28 September 2007
It has been great to be back in Ghana, although a little strange after such a long absence (since July 1999). There have been a lot of changes that have made parts of Accra unrecognizable, and the population has ballooned too. My friend Essel's home, Kisseman, used to be a dusty village between Achimota and the university in Legon, but when I arrived it was an unfamiliar jumble of storey buildings, makeshift compounds and street-stalls, with the paths through compounds or gutter-ways the only way to get around.
Downtown Accra is even more crowded and congested than before, with many new roadways and overpasses trying to keep up with the city's growth. These photos are from the old lighthouse in Jamestown, in downtown Accra.

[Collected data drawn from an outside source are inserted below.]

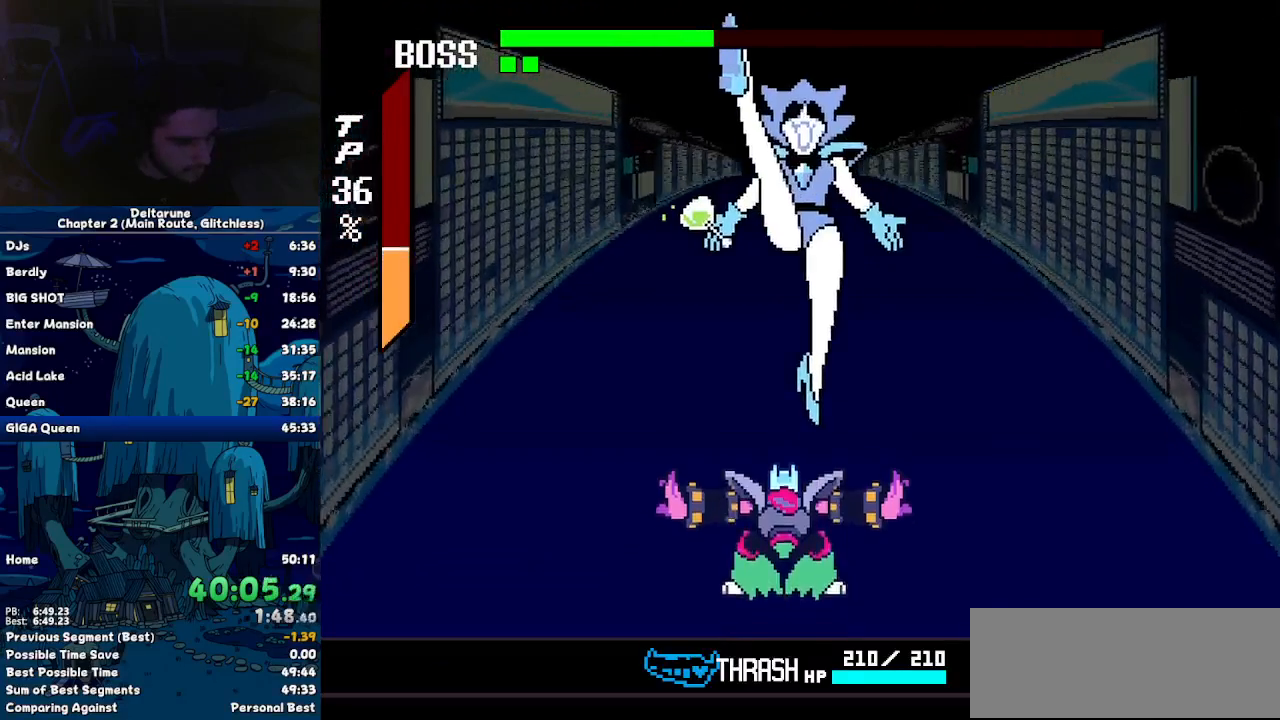
{"keys": ["return"], "events": [[34, "return", "down"], [34, "z", "up"], [84, "return", "up"], [134, "z", "down"], [184, "return", "down"], [184, "z", "up"], [267, "return", "up"], [267, "z", "down"], [317, "return", "down"], [317, "z", "up"], [417, "return", "up"], [417, "z", "down"], [467, "return", "down"], [467, "z", "up"]]}
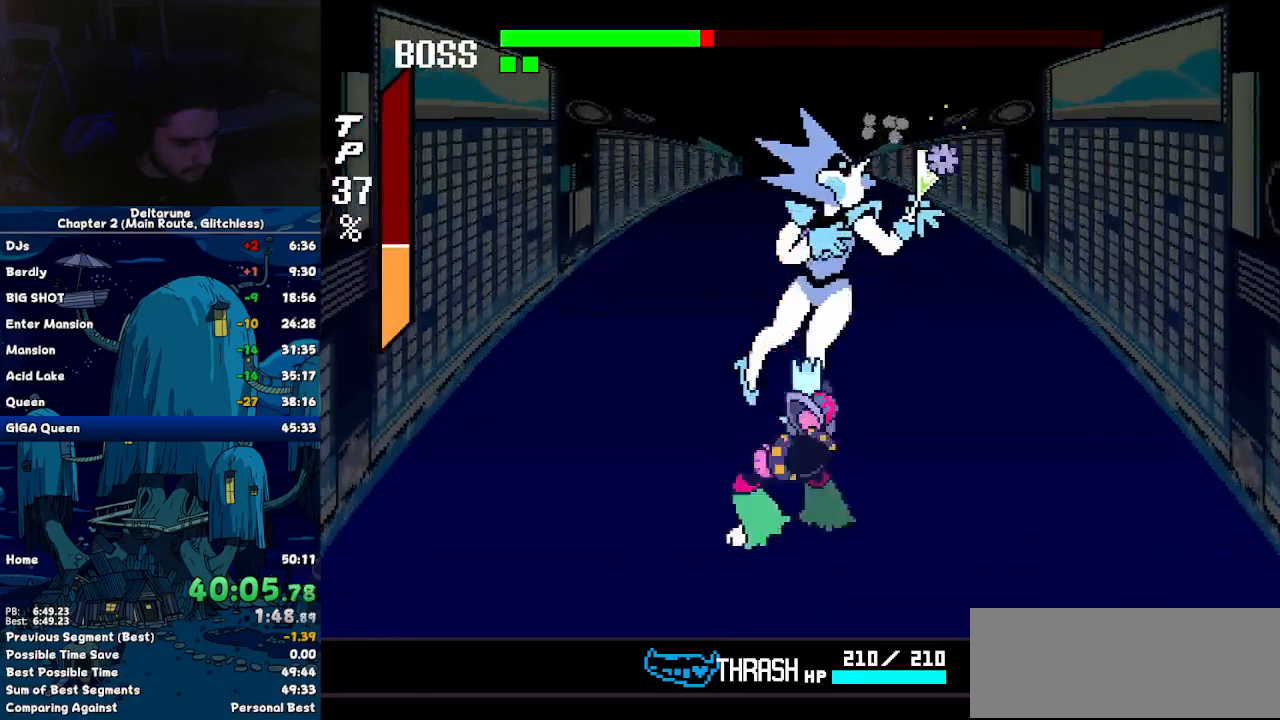
{"keys": [], "events": [[50, "return", "up"], [100, "z", "down"], [150, "return", "down"], [150, "z", "up"], [234, "return", "up"], [234, "z", "down"], [284, "return", "down"], [284, "z", "up"], [334, "return", "up"], [384, "z", "down"], [434, "return", "down"], [434, "z", "up"], [484, "return", "up"]]}
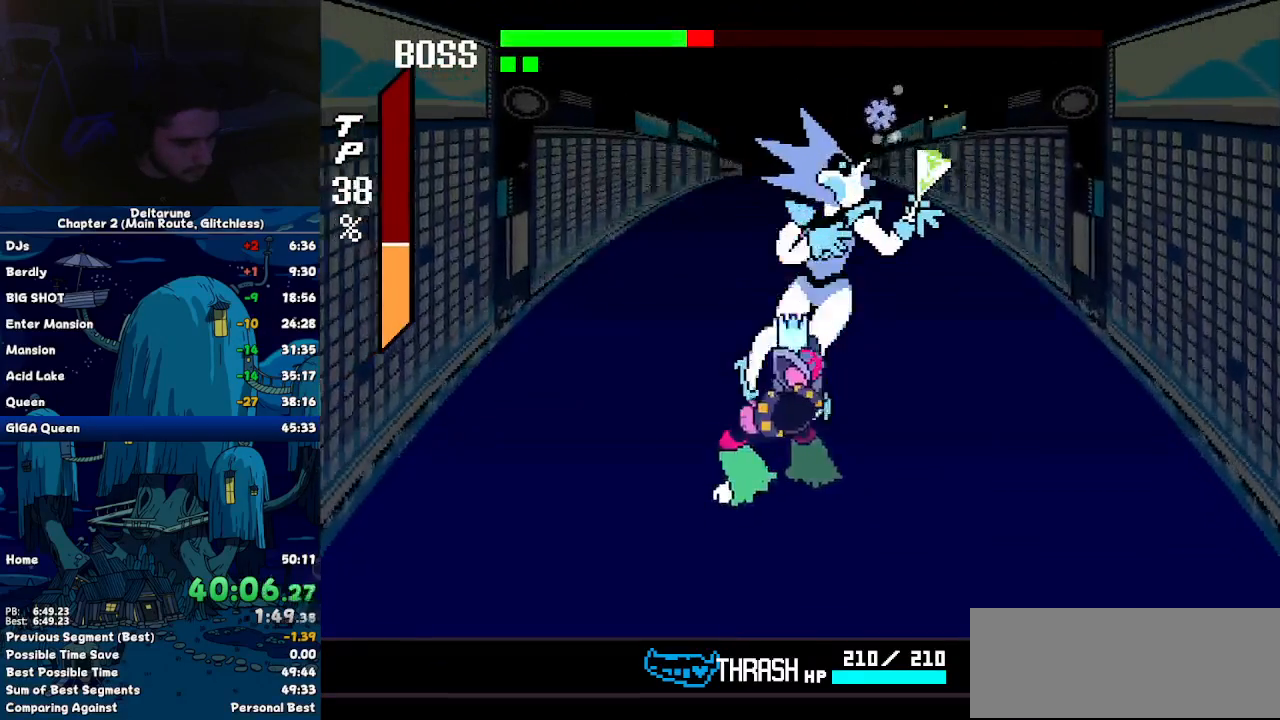
{"keys": [], "events": [[17, "return", "down"], [17, "z", "down"], [67, "z", "up"], [117, "return", "up"]]}
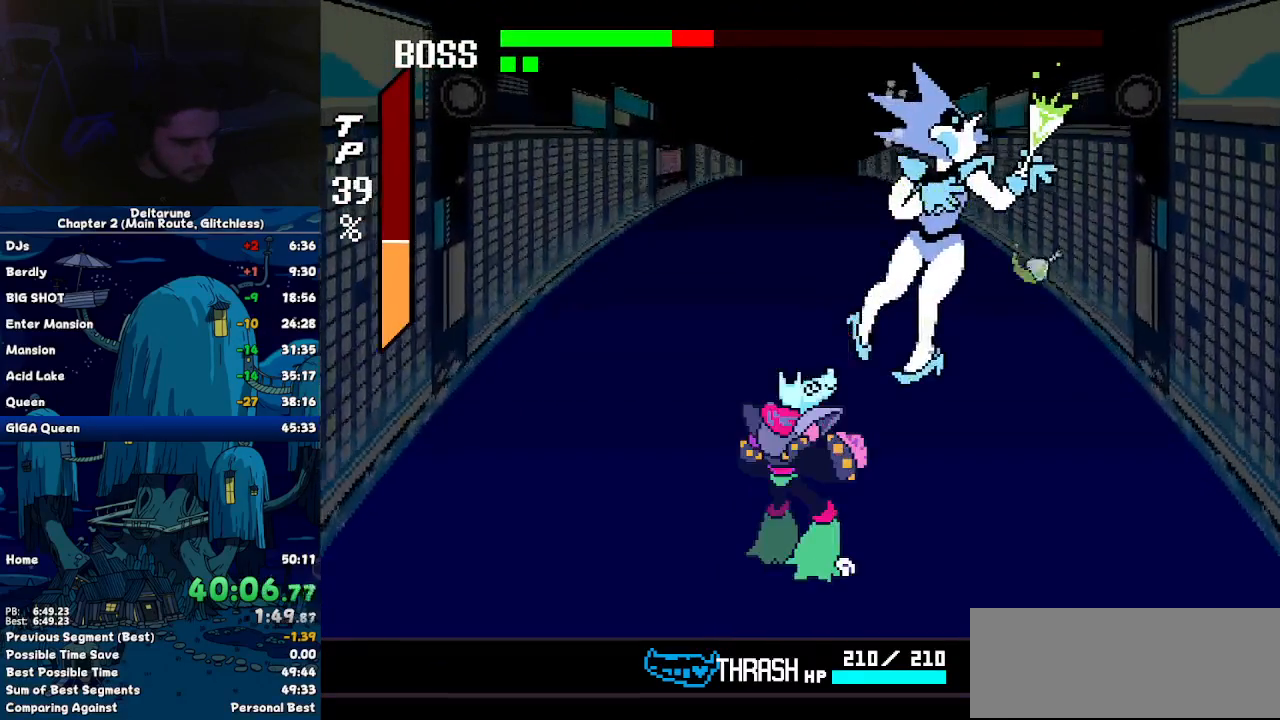
{"keys": [], "events": []}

One problem of such quick, unplanned growth is an unreliable water supply. Most of the compounds (households) lack running water; even the trusted public toilet ($0.05 a go, $0.06 if you don't have paper) is not a self-flushing facility. So Essel and his family, and their tenants, have to fetch water from one of the compounds that can afford a tap. In Kisseman a 20 Liter bidong/jerry can costs five pesewas, or $0.05, to fill. In other areas where piped water is an even greater problem (such as parts of Madina), 20L is as much as $0.20.

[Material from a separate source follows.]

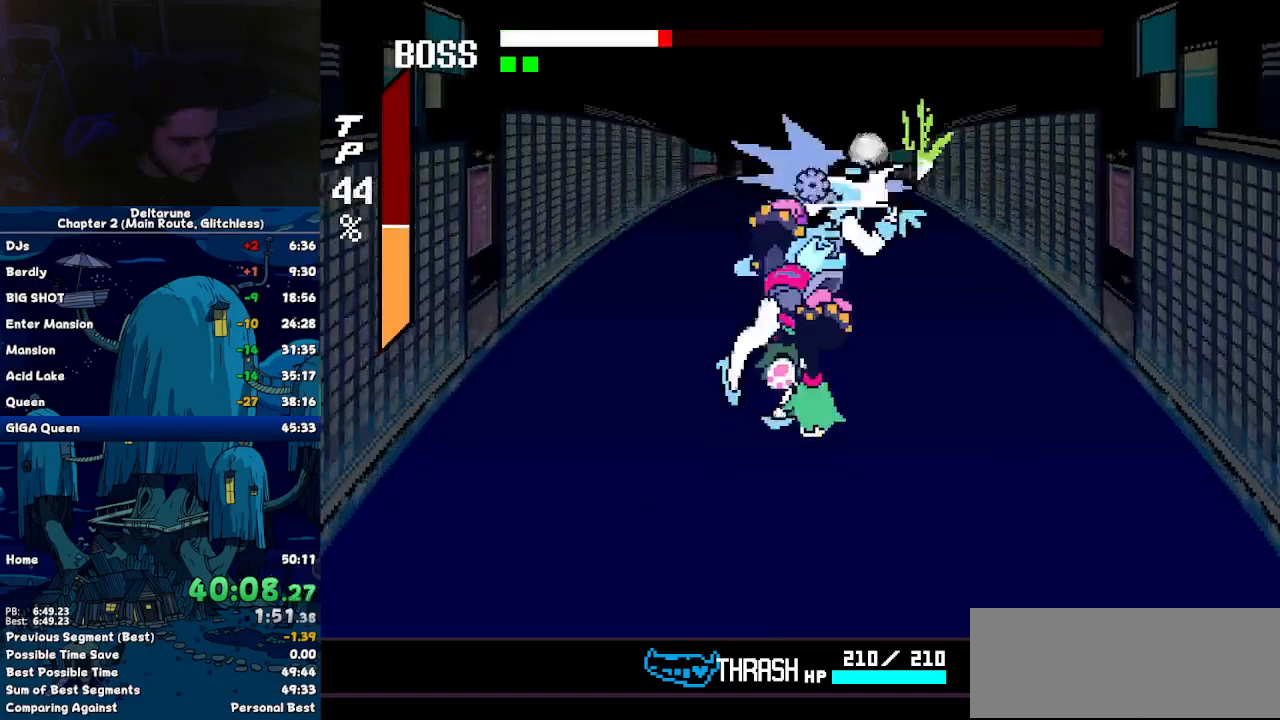
{"keys": [], "events": [[84, "return", "up"], [84, "z", "down"], [134, "return", "down"], [134, "z", "up"], [184, "return", "up"], [217, "z", "down"], [267, "return", "down"], [317, "z", "up"], [367, "return", "up"], [417, "z", "down"], [467, "return", "down"], [467, "z", "up"], [500, "return", "up"]]}
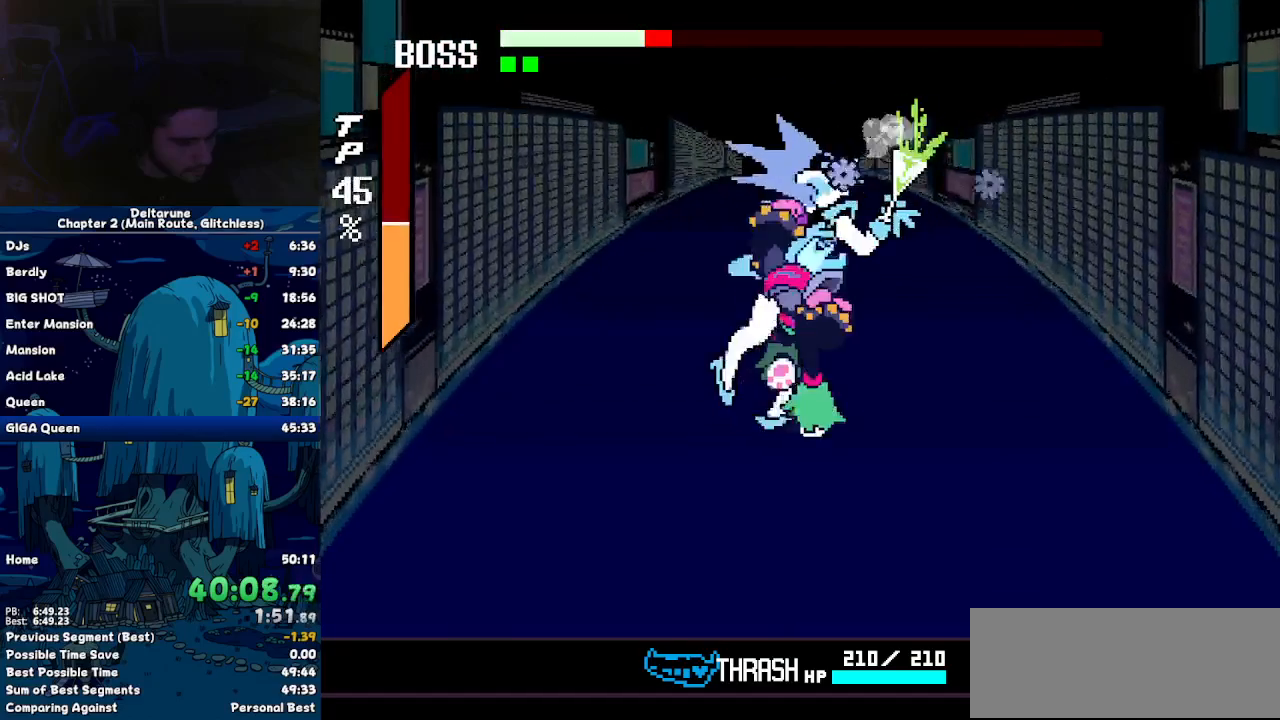
{"keys": [], "events": [[50, "z", "down"], [100, "return", "down"], [100, "z", "up"], [150, "return", "up"], [234, "return", "down"], [234, "z", "down"], [284, "z", "up"], [334, "return", "up"], [334, "z", "down"], [384, "return", "down"], [434, "z", "up"], [484, "return", "up"]]}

Essel asked me if I had seen Extreme Makeover, which is shown on TV here, and if deserving people really could enter and win the chance to have their home revamped. The show and the money and energy people put into their home decorating and improvement is a little, well, extreme to me -- consider that Essel's compound with some 25 people does not have a single toilet. That I find these home aesthetics programs a bit bizarre when just thought of abstractly may not bode well for my upcoming return to this milieu. To me, more practical concerns, such as a compound of two dozen people lacking even a long-drop toilet (and with one bathing area for the residents to share) are of greater concern than the extra touches that make a house nicer.